-- START SELECTED EXTRACT --

The same in every country

(TODO: Learn and elaborate more on their respective histories and goals.)

The formula
$\frac{\pi}{4} = 1 - \frac13 + \frac15 - \frac17 + \frac19 - \frac1{11} + \dots$
(reminded via this post), a special case at $x=1$ of
$\arctan x = x - \frac{x}3 + \frac{x}5 - \frac{x}7 + \dots,$

was found by Leibniz in 1673, while he was trying to find the area (“quadrature”) of a circle, and he had as prior work the ideas of Pascal on infinitesimal triangles, and that of Mercator on the area of the hyperbola $y(1+x) = 1$ with its infinite series for $\log(1+x)$ . This was Leibniz’s first big mathematical work, before his more general ideas on calculus.

Leibniz did not know that this series had already been discovered earlier in 1671 by the short-lived mathematician James Gregory in Scotland. Gregory too had encountered Mercator’s infinite series $\log(1+x) = x - x^2/2 + x^3/3 + \dots$ , and was working on different goals: he was trying to invert logarithmic and trigonometric functions.

Neither of them knew that the series had already been found two centuries earlier by Mādhava (1340–1425) in India (as known through the quotations of Nīlakaṇṭha c.1500), working in a completely different mathematical culture whose goals and practices were very different. The logarithm function doesn’t seem to have been known, let alone an infinite series for it, though a calculus of finite differences for interpolation for trigonometric functions seems to have been ahead of Europe by centuries (starting all the way back with Āryabhaṭa in c. 500 and more clearly stated by Bhāskara II in 1150). Using a different approach (based on the arc of a circle) and geometric series and sums-of-powers, Mādhava (or the mathematicians of the Kerala tradition) arrived at the same formula.

-- END SELECTED EXTRACT --
-- START RECORDS PROVIDED --

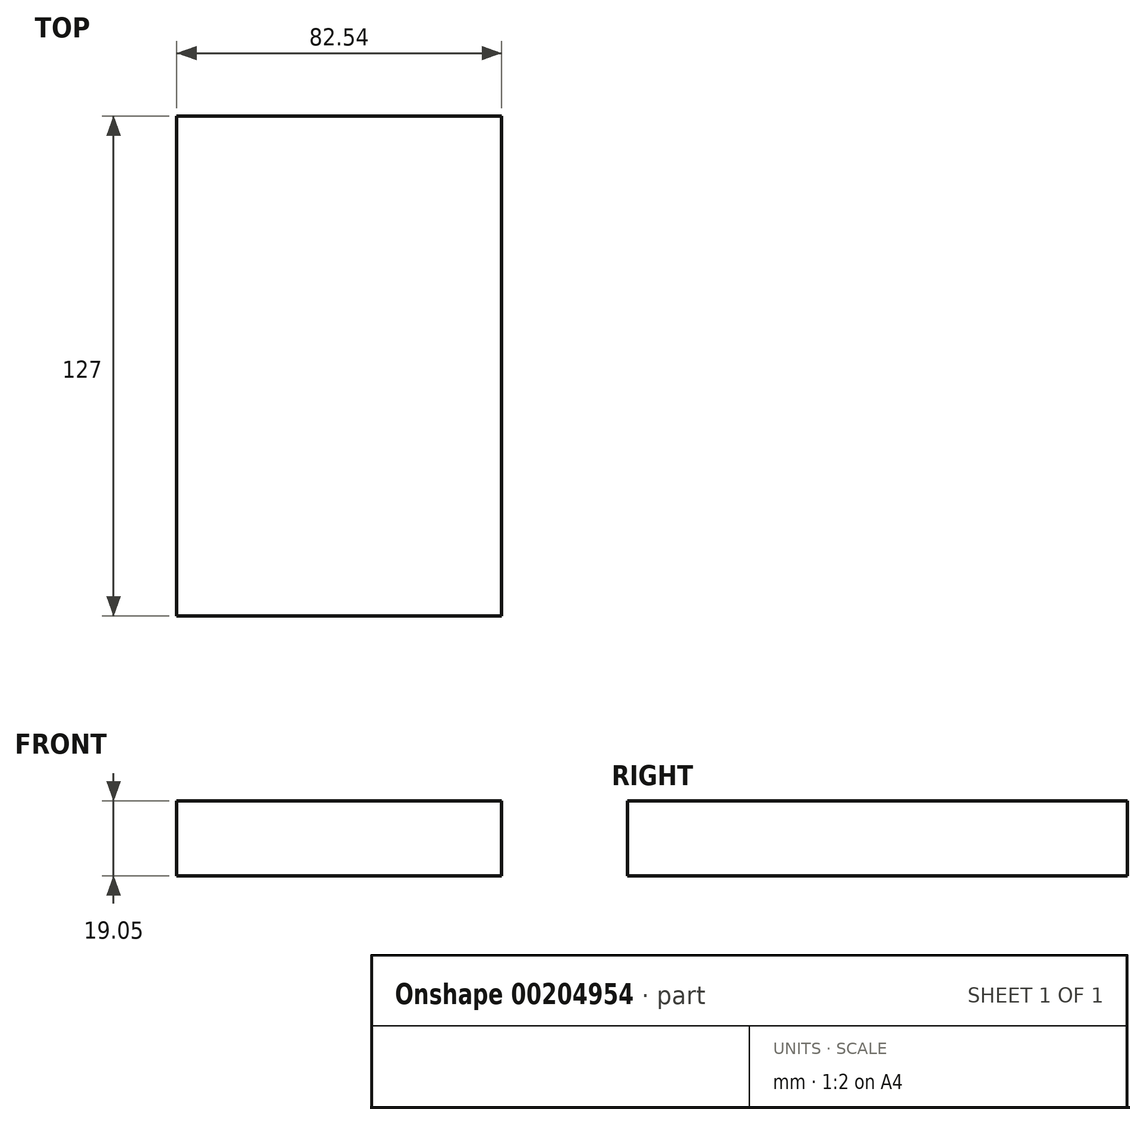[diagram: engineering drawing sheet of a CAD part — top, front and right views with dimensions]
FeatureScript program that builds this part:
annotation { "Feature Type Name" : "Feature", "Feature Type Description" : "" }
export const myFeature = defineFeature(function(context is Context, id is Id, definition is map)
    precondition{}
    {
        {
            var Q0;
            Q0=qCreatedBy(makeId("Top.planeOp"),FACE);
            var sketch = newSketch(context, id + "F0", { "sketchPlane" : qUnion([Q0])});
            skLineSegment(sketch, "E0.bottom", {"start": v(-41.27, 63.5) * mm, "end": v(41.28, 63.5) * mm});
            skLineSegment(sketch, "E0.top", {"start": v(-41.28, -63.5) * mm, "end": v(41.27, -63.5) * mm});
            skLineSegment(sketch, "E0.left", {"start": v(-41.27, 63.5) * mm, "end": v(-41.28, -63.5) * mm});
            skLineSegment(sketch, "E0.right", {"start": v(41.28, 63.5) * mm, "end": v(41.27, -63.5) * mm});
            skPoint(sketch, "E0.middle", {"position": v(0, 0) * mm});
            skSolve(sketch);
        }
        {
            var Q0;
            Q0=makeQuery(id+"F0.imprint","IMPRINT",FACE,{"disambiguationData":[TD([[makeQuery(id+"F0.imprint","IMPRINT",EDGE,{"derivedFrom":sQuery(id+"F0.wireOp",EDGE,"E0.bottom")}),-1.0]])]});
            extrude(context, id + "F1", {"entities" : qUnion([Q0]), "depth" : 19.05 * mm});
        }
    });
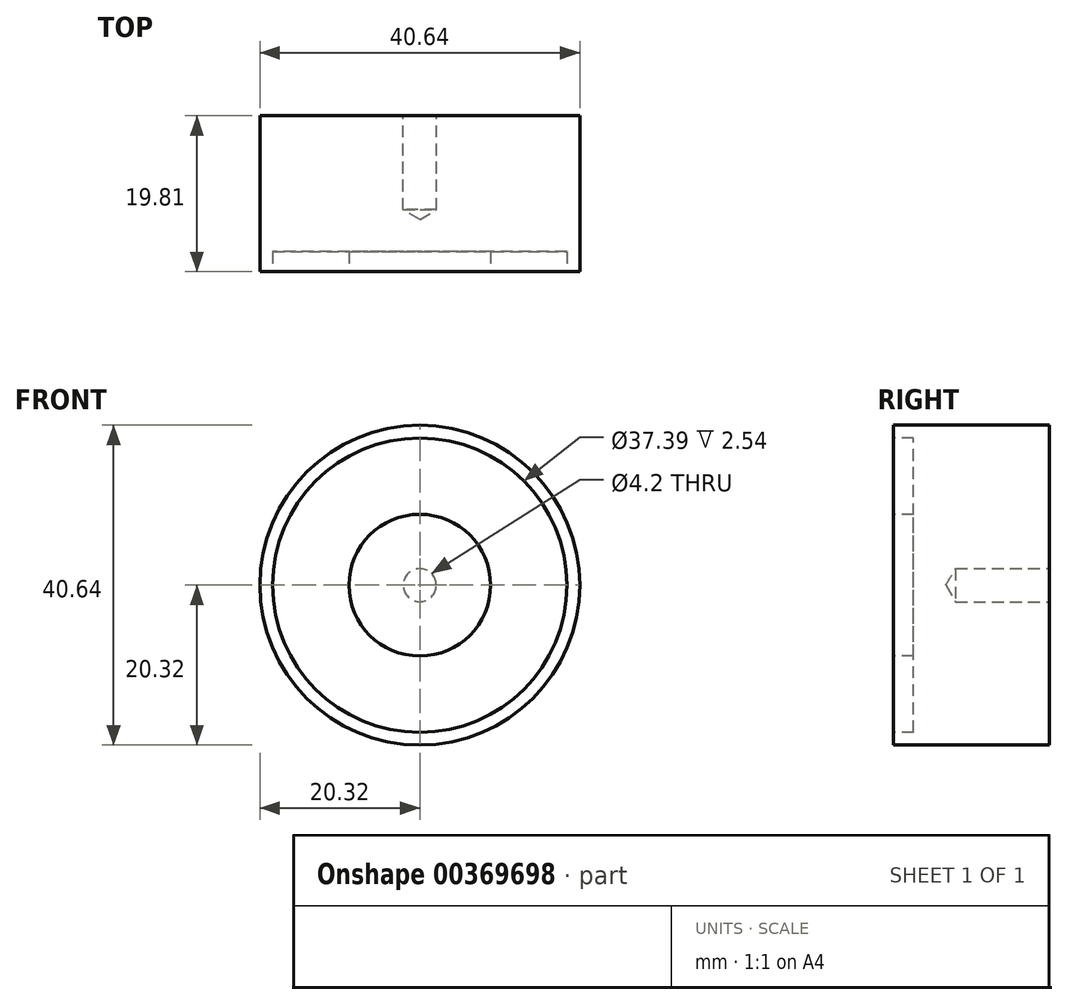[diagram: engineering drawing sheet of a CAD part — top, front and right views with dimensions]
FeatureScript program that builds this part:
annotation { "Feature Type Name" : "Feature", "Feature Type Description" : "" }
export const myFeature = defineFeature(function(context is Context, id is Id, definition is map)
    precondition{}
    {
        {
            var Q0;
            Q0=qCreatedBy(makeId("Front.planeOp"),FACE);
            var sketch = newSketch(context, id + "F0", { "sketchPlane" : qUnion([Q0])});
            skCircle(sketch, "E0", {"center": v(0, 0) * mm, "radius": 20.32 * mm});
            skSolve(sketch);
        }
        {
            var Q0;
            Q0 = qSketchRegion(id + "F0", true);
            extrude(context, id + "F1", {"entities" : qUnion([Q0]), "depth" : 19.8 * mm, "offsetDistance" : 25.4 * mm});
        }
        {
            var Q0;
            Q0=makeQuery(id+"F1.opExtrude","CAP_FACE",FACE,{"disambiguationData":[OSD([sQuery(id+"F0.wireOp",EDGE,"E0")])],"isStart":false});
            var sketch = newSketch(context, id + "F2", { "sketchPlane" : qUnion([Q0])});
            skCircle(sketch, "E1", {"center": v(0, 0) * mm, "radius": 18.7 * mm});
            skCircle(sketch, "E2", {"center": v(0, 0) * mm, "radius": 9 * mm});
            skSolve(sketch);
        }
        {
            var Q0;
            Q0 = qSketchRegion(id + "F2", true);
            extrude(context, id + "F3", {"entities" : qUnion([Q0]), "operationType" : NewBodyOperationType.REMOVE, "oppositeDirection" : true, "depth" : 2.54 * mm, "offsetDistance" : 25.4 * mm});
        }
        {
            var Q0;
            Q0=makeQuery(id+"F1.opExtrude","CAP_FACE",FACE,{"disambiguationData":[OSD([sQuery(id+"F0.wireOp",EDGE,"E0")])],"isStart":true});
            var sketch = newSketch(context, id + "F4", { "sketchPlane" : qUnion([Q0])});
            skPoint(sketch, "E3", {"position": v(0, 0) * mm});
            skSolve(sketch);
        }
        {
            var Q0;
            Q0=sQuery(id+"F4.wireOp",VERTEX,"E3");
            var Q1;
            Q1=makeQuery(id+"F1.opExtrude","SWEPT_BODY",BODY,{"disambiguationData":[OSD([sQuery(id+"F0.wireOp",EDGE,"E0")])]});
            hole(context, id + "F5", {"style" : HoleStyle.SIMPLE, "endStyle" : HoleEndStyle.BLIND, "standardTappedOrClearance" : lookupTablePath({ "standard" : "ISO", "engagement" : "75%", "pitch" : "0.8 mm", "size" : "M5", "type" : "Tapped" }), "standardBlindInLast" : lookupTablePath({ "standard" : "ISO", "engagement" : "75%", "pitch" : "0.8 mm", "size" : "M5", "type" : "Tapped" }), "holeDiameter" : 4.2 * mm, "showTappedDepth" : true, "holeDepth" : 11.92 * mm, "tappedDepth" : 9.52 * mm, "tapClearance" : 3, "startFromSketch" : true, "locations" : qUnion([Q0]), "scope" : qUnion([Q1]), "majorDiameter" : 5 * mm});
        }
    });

-- END RECORDS PROVIDED --

### YOUR INSTRUCTIONS
In the piece on the series for π/4, what was Leibniz trying to do when he found the formula, and whose earlier work did he have to build on?

### FULL RESPONSE
Leibniz found the formula in 1673 while trying to find the area ("quadrature") of a circle. He had as prior work Pascal's ideas on infinitesimal triangles and Mercator's work on the area of the hyperbola $y(1+x) = 1$, with its infinite series for $\log(1+x)$.